■ WHAT THE TASK REQUIRES:
The records are to be restated in their entirety, word for word.
■ ■ ■ ■ ■
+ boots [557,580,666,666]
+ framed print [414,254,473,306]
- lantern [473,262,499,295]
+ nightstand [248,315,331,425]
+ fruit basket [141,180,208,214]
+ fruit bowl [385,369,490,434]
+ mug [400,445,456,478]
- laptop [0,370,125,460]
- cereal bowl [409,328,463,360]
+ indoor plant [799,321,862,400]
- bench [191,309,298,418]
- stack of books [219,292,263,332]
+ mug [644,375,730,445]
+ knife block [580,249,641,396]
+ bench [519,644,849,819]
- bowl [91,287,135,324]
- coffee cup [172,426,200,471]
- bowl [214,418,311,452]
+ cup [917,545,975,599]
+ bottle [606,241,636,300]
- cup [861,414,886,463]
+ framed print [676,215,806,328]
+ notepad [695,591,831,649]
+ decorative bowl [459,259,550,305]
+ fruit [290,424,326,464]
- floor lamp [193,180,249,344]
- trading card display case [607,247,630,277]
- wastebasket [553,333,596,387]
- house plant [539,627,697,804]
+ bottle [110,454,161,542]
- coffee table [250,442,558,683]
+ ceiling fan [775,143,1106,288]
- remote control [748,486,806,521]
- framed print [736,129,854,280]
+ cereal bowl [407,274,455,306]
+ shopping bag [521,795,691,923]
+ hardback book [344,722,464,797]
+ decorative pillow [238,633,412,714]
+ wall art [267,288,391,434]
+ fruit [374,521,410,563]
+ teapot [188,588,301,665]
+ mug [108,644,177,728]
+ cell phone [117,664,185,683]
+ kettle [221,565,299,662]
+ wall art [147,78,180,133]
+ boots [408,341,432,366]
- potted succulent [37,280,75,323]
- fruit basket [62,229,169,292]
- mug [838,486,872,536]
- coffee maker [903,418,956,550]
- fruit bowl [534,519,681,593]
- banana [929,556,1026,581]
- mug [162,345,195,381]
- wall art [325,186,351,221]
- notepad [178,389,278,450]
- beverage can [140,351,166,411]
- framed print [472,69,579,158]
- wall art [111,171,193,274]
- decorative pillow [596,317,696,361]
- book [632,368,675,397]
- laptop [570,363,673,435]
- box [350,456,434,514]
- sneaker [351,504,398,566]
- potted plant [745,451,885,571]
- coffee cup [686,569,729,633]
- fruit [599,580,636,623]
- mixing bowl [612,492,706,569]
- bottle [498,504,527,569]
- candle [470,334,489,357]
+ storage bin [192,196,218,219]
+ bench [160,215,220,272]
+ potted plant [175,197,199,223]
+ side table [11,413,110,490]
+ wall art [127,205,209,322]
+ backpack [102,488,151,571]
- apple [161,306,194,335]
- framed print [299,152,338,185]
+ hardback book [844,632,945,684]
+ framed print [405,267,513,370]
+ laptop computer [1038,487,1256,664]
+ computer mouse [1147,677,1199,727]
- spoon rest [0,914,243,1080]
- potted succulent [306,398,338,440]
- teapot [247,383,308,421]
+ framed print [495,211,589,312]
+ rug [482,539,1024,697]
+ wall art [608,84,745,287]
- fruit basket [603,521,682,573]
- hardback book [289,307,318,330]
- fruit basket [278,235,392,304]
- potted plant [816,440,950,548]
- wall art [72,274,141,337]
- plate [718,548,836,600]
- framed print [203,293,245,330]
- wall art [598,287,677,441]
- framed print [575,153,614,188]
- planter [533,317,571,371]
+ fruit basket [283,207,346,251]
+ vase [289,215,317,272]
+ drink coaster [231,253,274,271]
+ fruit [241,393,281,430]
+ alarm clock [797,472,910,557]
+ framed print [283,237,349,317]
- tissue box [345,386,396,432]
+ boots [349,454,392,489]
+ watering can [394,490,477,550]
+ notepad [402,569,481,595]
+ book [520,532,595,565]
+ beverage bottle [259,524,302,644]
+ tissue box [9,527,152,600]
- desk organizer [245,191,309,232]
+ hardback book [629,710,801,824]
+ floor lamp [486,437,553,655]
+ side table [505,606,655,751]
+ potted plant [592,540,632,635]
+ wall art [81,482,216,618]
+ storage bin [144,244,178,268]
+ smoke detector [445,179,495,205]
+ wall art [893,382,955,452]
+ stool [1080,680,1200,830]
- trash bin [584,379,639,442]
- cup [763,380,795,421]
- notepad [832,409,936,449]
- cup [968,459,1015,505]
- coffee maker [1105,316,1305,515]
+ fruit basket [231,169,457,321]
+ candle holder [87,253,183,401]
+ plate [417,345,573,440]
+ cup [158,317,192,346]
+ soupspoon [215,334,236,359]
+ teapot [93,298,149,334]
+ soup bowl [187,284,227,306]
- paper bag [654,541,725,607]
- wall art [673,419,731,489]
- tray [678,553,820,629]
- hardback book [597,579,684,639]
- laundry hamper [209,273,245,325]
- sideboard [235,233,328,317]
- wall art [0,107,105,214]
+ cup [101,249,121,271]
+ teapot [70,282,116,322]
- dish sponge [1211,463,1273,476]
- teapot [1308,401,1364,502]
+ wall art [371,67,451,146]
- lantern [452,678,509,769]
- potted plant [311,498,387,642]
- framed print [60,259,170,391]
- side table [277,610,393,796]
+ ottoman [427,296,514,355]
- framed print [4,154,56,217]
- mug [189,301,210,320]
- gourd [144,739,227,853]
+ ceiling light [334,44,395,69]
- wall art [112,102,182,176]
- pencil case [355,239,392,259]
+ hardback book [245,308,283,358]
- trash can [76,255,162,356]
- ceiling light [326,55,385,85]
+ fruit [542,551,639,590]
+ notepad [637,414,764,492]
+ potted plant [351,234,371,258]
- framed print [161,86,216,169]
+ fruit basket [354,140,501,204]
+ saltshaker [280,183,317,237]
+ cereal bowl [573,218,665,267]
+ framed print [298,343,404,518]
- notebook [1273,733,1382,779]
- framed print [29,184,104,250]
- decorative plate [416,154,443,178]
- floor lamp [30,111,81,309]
■ ■ ■ ■ ■
■ TASK RESPONSE:
+ boots [557,580,666,666]
+ framed print [414,254,473,306]
- lantern [473,262,499,295]
+ nightstand [248,315,331,425]
+ fruit basket [141,180,208,214]
+ fruit bowl [385,369,490,434]
+ mug [400,445,456,478]
- laptop [0,370,125,460]
- cereal bowl [409,328,463,360]
+ indoor plant [799,321,862,400]
- bench [191,309,298,418]
- stack of books [219,292,263,332]
+ mug [644,375,730,445]
+ knife block [580,249,641,396]
+ bench [519,644,849,819]
- bowl [91,287,135,324]
- coffee cup [172,426,200,471]
- bowl [214,418,311,452]
+ cup [917,545,975,599]
+ bottle [606,241,636,300]
- cup [861,414,886,463]
+ framed print [676,215,806,328]
+ notepad [695,591,831,649]
+ decorative bowl [459,259,550,305]
+ fruit [290,424,326,464]
- floor lamp [193,180,249,344]
- trading card display case [607,247,630,277]
- wastebasket [553,333,596,387]
- house plant [539,627,697,804]
+ bottle [110,454,161,542]
- coffee table [250,442,558,683]
+ ceiling fan [775,143,1106,288]
- remote control [748,486,806,521]
- framed print [736,129,854,280]
+ cereal bowl [407,274,455,306]
+ shopping bag [521,795,691,923]
+ hardback book [344,722,464,797]
+ decorative pillow [238,633,412,714]
+ wall art [267,288,391,434]
+ fruit [374,521,410,563]
+ teapot [188,588,301,665]
+ mug [108,644,177,728]
+ cell phone [117,664,185,683]
+ kettle [221,565,299,662]
+ wall art [147,78,180,133]
+ boots [408,341,432,366]
- potted succulent [37,280,75,323]
- fruit basket [62,229,169,292]
- mug [838,486,872,536]
- coffee maker [903,418,956,550]
- fruit bowl [534,519,681,593]
- banana [929,556,1026,581]
- mug [162,345,195,381]
- wall art [325,186,351,221]
- notepad [178,389,278,450]
- beverage can [140,351,166,411]
- framed print [472,69,579,158]
- wall art [111,171,193,274]
- decorative pillow [596,317,696,361]
- book [632,368,675,397]
- laptop [570,363,673,435]
- box [350,456,434,514]
- sneaker [351,504,398,566]
- potted plant [745,451,885,571]
- coffee cup [686,569,729,633]
- fruit [599,580,636,623]
- mixing bowl [612,492,706,569]
- bottle [498,504,527,569]
- candle [470,334,489,357]
+ storage bin [192,196,218,219]
+ bench [160,215,220,272]
+ potted plant [175,197,199,223]
+ side table [11,413,110,490]
+ wall art [127,205,209,322]
+ backpack [102,488,151,571]
- apple [161,306,194,335]
- framed print [299,152,338,185]
+ hardback book [844,632,945,684]
+ framed print [405,267,513,370]
+ laptop computer [1038,487,1256,664]
+ computer mouse [1147,677,1199,727]
- spoon rest [0,914,243,1080]
- potted succulent [306,398,338,440]
- teapot [247,383,308,421]
+ framed print [495,211,589,312]
+ rug [482,539,1024,697]
+ wall art [608,84,745,287]
- fruit basket [603,521,682,573]
- hardback book [289,307,318,330]
- fruit basket [278,235,392,304]
- potted plant [816,440,950,548]
- wall art [72,274,141,337]
- plate [718,548,836,600]
- framed print [203,293,245,330]
- wall art [598,287,677,441]
- framed print [575,153,614,188]
- planter [533,317,571,371]
+ fruit basket [283,207,346,251]
+ vase [289,215,317,272]
+ drink coaster [231,253,274,271]
+ fruit [241,393,281,430]
+ alarm clock [797,472,910,557]
+ framed print [283,237,349,317]
- tissue box [345,386,396,432]
+ boots [349,454,392,489]
+ watering can [394,490,477,550]
+ notepad [402,569,481,595]
+ book [520,532,595,565]
+ beverage bottle [259,524,302,644]
+ tissue box [9,527,152,600]
- desk organizer [245,191,309,232]
+ hardback book [629,710,801,824]
+ floor lamp [486,437,553,655]
+ side table [505,606,655,751]
+ potted plant [592,540,632,635]
+ wall art [81,482,216,618]
+ storage bin [144,244,178,268]
+ smoke detector [445,179,495,205]
+ wall art [893,382,955,452]
+ stool [1080,680,1200,830]
- trash bin [584,379,639,442]
- cup [763,380,795,421]
- notepad [832,409,936,449]
- cup [968,459,1015,505]
- coffee maker [1105,316,1305,515]
+ fruit basket [231,169,457,321]
+ candle holder [87,253,183,401]
+ plate [417,345,573,440]
+ cup [158,317,192,346]
+ soupspoon [215,334,236,359]
+ teapot [93,298,149,334]
+ soup bowl [187,284,227,306]
- paper bag [654,541,725,607]
- wall art [673,419,731,489]
- tray [678,553,820,629]
- hardback book [597,579,684,639]
- laundry hamper [209,273,245,325]
- sideboard [235,233,328,317]
- wall art [0,107,105,214]
+ cup [101,249,121,271]
+ teapot [70,282,116,322]
- dish sponge [1211,463,1273,476]
- teapot [1308,401,1364,502]
+ wall art [371,67,451,146]
- lantern [452,678,509,769]
- potted plant [311,498,387,642]
- framed print [60,259,170,391]
- side table [277,610,393,796]
+ ottoman [427,296,514,355]
- framed print [4,154,56,217]
- mug [189,301,210,320]
- gourd [144,739,227,853]
+ ceiling light [334,44,395,69]
- wall art [112,102,182,176]
- pencil case [355,239,392,259]
+ hardback book [245,308,283,358]
- trash can [76,255,162,356]
- ceiling light [326,55,385,85]
+ fruit [542,551,639,590]
+ notepad [637,414,764,492]
+ potted plant [351,234,371,258]
- framed print [161,86,216,169]
+ fruit basket [354,140,501,204]
+ saltshaker [280,183,317,237]
+ cereal bowl [573,218,665,267]
+ framed print [298,343,404,518]
- notebook [1273,733,1382,779]
- framed print [29,184,104,250]
- decorative plate [416,154,443,178]
- floor lamp [30,111,81,309]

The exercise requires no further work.